You need to calculate what speed to move your object that matches the refresh rate of the screen, anything that falls in a non-matching units per frame will tear. We think unity can do anything, but actually this is an old technique that was used since 8bit consoles.

Let’s say your scrolling background is moving at 1 unit per second, at 1:1 zoom, with 100px per unit. Your screen is refreshing at 60hz. So we need to figure out if 100 pixels can move in one second and if the refresh will draw them all. (using Time.deltaTime in update)

100 / 60 = 1.6 – you are moving sub pixels per refresh, this is causing your tearing.
However if you then make the movement speed 0.6 units per second, 60 / 60 = 1 – no sub pixels, no tearing.

Hope this helps! Good old math to the rescue!

(also contrary to comments here, just using “V sync count > every V blank” will give you baby bottom smooth scrolling with a bit of the technique above, using time.deltaTime * unit speed in update.)

Could solve my stuttering by not mixing Update() and FixedUpdate(). Everything should be moved in Update() or FixedUpdate() but don’t mix it.
I’m using Update() because it matches rendering framerate and is the usual way of updating. just don’t use the FixedUpdate()- bullsh*t.

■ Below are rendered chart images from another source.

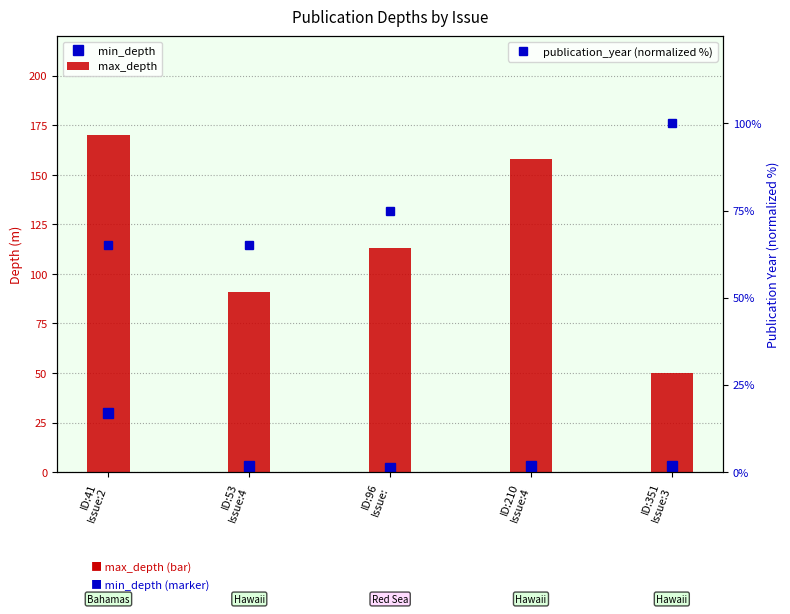

What is the label of the 3rd bar from the left?

ID:96
Issue:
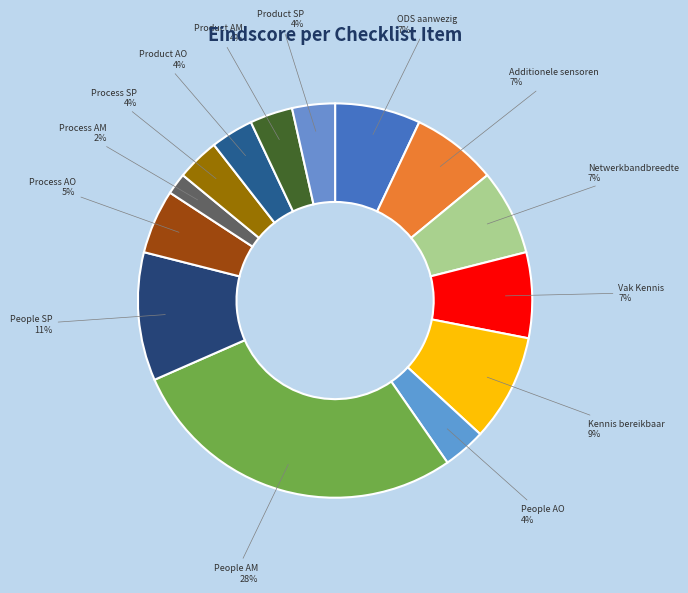

Does Product AO account for over 50% of the chart?

No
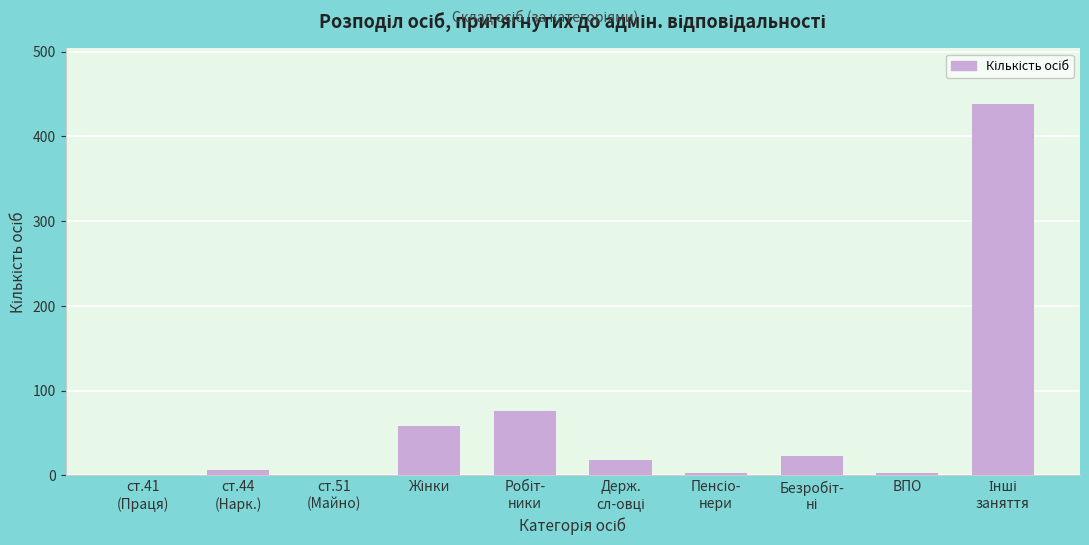

What is the greatest value displayed?

438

There are a bunch of different reasons this stuttering could be happening. I compiled a short video showing all the fixes that I know of. I hope this helps someone.

Stuttering Video

I was having a similar issue! My game have a bunch of rigidbodies that accelerate each FixedUpdate, using Unity physics. And a camera that was moving using regular transform update. I tried a lot of solutions but always getting the weird jittering effect on the rigidbodies. I then added one rigidbody to the camera and changed the movement code to update velocity instead of position. Works fine!

The problem was occurring because of Vector3.Lerp, when too close.